QCAD is a computer-aided design (CAD) software application for 2D design and drafting. It is available for Linux, Apple macOS, Unix and Microsoft Windows. The QCAD GUI is based on the Qt framework.

==Description==
QCAD is partly released under the GNU General Public License. Precompiled packages are available for 32-bit and 64-bit Linux platforms, Microsoft Windows OS and macOS.

QCAD is developed by RibbonSoft. Development on QCAD began in October 1999, starting with code from CAM Expert. QCAD 2, designed to "make QCAD more productive, more user friendly, more flexible and increase its compatibility with other products" began development in May 2002. QCAD 3 was first released in August 2011 with an ECMAScript (JavaScript) interface as major addition.

Some of the interface and concepts behind QCAD are similar to those of AutoCAD.

QCAD uses the DXF file format internally and to save and import files. Support for the popular DWG file format is available as a commercial plugin based on the Open Design Alliance DWG libraries.

Starting from version 3.7 QCAD is distributed as Professional Trial that works for a limited time, or as Community Edition as source code only, so users need to self compile or remove the QCAD Professional add-on running in trial mode.

Although much of the software source is under the GPL-3.0-or-later license there is also significant functionality not available under a free software license.

QCAD has a large library of different templates.

==Multiplatform support==
QCAD operates on Linux, macOS [10.7 (Lion) or later], UNIX (FreeBSD, NetBSD), Solaris for x86 and SPARC, and Windows [8, 7, Vista, XP, 2000]. This is of importance for collaboration across a diverse computing environment.

# LISTED RECORDS

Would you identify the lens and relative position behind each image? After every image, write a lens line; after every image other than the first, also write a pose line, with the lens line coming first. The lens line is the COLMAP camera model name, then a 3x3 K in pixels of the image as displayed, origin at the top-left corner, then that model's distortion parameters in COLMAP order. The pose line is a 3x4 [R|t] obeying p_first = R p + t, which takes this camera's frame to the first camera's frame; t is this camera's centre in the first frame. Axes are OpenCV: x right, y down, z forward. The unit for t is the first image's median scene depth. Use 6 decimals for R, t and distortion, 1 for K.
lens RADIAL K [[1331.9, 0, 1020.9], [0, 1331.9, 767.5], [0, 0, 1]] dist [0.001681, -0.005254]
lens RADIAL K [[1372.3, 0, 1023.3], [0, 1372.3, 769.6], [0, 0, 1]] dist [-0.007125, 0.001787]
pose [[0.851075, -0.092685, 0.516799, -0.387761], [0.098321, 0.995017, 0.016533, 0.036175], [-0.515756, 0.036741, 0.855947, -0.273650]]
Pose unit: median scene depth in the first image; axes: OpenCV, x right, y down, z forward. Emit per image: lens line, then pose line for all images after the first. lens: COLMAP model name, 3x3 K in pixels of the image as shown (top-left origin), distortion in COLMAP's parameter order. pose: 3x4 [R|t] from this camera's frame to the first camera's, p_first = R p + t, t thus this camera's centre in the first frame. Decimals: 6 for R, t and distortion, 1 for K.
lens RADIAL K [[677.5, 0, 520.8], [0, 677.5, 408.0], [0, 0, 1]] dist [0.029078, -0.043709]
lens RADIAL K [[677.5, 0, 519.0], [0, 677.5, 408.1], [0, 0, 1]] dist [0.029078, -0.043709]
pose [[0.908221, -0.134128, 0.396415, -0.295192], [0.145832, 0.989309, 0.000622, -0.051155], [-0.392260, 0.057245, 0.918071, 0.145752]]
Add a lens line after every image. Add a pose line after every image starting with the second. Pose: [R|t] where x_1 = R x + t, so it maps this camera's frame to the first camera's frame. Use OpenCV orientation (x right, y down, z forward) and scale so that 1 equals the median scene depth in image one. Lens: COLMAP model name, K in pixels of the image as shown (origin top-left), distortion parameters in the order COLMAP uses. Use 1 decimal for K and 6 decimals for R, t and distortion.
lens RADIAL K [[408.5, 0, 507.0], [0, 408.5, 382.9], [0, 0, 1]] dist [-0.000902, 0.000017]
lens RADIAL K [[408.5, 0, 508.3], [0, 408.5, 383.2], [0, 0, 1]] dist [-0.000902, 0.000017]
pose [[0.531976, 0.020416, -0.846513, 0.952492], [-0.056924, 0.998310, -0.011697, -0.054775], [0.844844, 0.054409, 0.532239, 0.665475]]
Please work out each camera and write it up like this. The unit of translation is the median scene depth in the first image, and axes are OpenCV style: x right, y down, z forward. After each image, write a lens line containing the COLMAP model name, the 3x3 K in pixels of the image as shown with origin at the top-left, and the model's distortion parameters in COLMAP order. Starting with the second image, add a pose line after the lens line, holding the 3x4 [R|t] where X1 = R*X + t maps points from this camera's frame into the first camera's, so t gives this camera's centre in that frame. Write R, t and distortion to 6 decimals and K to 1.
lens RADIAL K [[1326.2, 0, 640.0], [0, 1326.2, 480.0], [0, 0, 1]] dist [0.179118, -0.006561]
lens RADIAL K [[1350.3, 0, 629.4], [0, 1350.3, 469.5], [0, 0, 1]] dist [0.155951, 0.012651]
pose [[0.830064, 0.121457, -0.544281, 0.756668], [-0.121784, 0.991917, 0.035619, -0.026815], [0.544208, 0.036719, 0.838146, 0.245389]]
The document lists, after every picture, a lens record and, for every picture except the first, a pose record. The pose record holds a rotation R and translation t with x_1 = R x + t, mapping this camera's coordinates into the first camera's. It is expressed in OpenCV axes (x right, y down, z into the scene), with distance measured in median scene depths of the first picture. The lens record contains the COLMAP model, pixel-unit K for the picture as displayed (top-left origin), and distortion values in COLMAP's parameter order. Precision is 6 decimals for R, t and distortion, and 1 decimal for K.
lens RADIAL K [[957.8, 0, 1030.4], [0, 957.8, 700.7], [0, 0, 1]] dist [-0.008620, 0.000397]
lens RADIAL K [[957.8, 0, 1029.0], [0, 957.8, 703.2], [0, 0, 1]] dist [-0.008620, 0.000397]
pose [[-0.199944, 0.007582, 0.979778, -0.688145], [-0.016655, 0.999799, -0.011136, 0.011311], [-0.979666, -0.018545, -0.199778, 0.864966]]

# TO DO
#1 From the QCAD text, set down the passage between "Some of the" and "free software license.", inclusive.
#2 Render this sentence from the QCAD text in Spanish: "Some of the interface and concepts behind QCAD are similar to those of AutoCAD."

# ANSWERS GIVEN
#1
Some of the interface and concepts behind QCAD are similar to those of AutoCAD.

QCAD uses the DXF file format internally and to save and import files. Support for the popular DWG file format is available as a commercial plugin based on the Open Design Alliance DWG libraries.

Starting from version 3.7 QCAD is distributed as Professional Trial that works for a limited time, or as Community Edition as source code only, so users need to self compile or remove the QCAD Professional add-on running in trial mode.

Although much of the software source is under the GPL-3.0-or-later license there is also significant functionality not available under a free software license.

#2 Parte de la interfaz y de los conceptos en los que se basa QCAD son similares a los de AutoCAD.